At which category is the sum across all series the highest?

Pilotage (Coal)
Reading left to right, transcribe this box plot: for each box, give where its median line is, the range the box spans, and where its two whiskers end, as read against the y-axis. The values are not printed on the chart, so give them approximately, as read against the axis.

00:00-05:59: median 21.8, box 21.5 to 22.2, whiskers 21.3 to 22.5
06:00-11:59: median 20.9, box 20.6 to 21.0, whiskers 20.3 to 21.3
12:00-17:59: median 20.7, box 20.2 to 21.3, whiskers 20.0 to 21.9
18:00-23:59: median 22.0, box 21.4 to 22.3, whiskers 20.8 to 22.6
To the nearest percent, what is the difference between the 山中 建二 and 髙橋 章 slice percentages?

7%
==============================
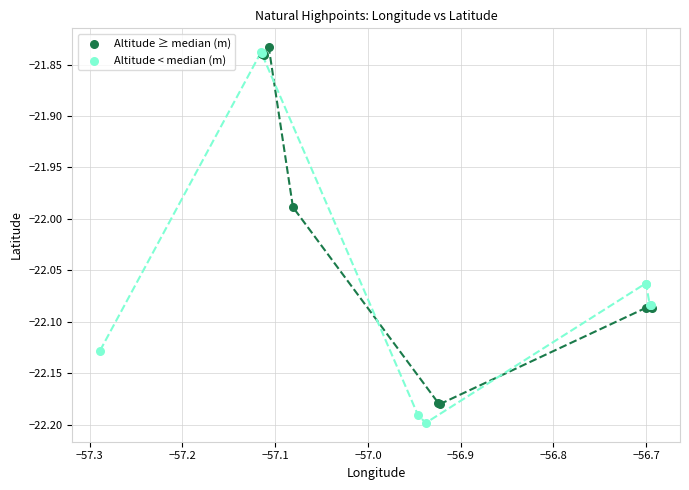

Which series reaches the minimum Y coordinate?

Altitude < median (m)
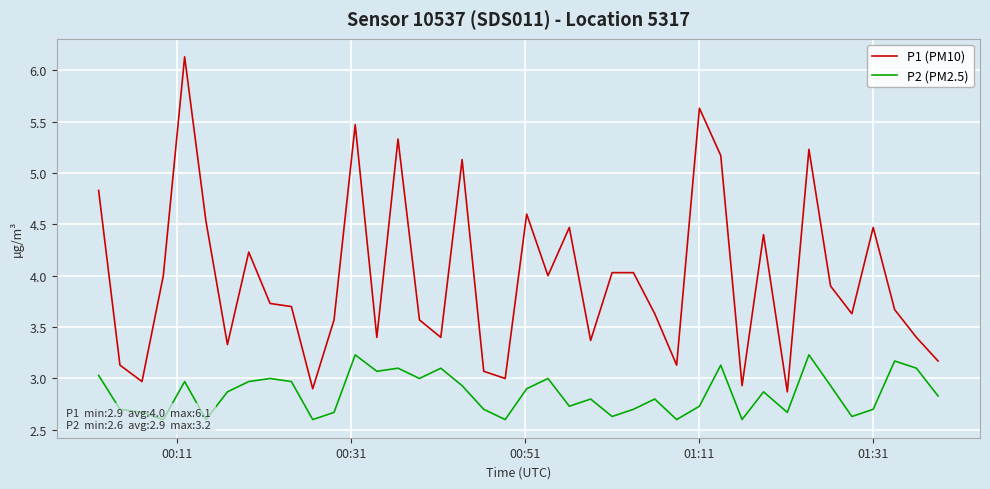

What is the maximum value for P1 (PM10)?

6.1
==============================
BRIEF:
Please show each line from the entries above that contains the word "series".

RESULT:
At which category is the sum across all series the highest?
Which series reaches the minimum Y coordinate?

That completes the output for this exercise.